Beginning in Bits and Bytes
Growing up, I enjoyed videogames a lot. Not the likes of the latest shooters or graphical masterpieces, but of classic and retro videogames. I always found pixel and low-poly art to have a certain charm, while the simplicity of the ideas and mechanics seemed wonderful in creating raw and engaging entertainment experiences. I enjoyed it when new games took inspiration from the limitations of these titles but combined them with the wisdom of game design lessons compiled from a few decades of experimentation. Delver is a great example if this - taking the fast-paced nature of games like Quake with the dungeon crawling nature of Rogue, all tied up with fantasy pixel art and a blocky aesthetic.

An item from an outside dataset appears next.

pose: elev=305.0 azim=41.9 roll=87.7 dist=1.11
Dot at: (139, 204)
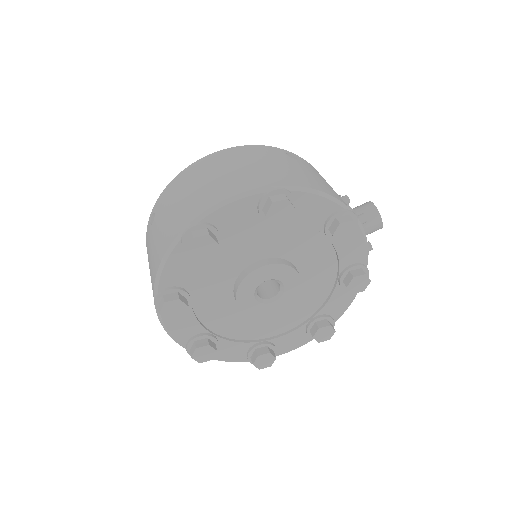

Then, I discovered something even more interesting - that people were still creating their own games for old consoles that had long been discontinued from production. An example that really caught my interest was the work of Morphcat Games and, in particular, their game “Micro Mages”, which was made for the NES with the same constraints as the original Super Mario Brothers. They did a great mini-documentary on their process, and why they were attracted to creating a game that could fit within the limitations of the original Nintendo Entertainment System.
So why am I - someone who works primarily in poetry - talking about niche videogames?
For me, all of these games do an excellent job at embodying the principle of creative constraint - the idea that, by putting certain restrictions around how we create a piece of art or entertainment, we inspire ourselves to maximise what we are able to accomplish within those constraints and create something incredible. It is perhaps the opposite of thinking “outside the box” - instead of running from obstacles, we embrace them.
I suspect that part of what drew me to those videogames in the first place is in their embrace of creative constraint - an idea that I find particularly attractive and, in some ways, fundamental to life. I want to use this piece to explore the implications of creative constraints in poetic form and the way in which I utilise form in my writing to accentuate various qualities in a way I might not be able to otherwise.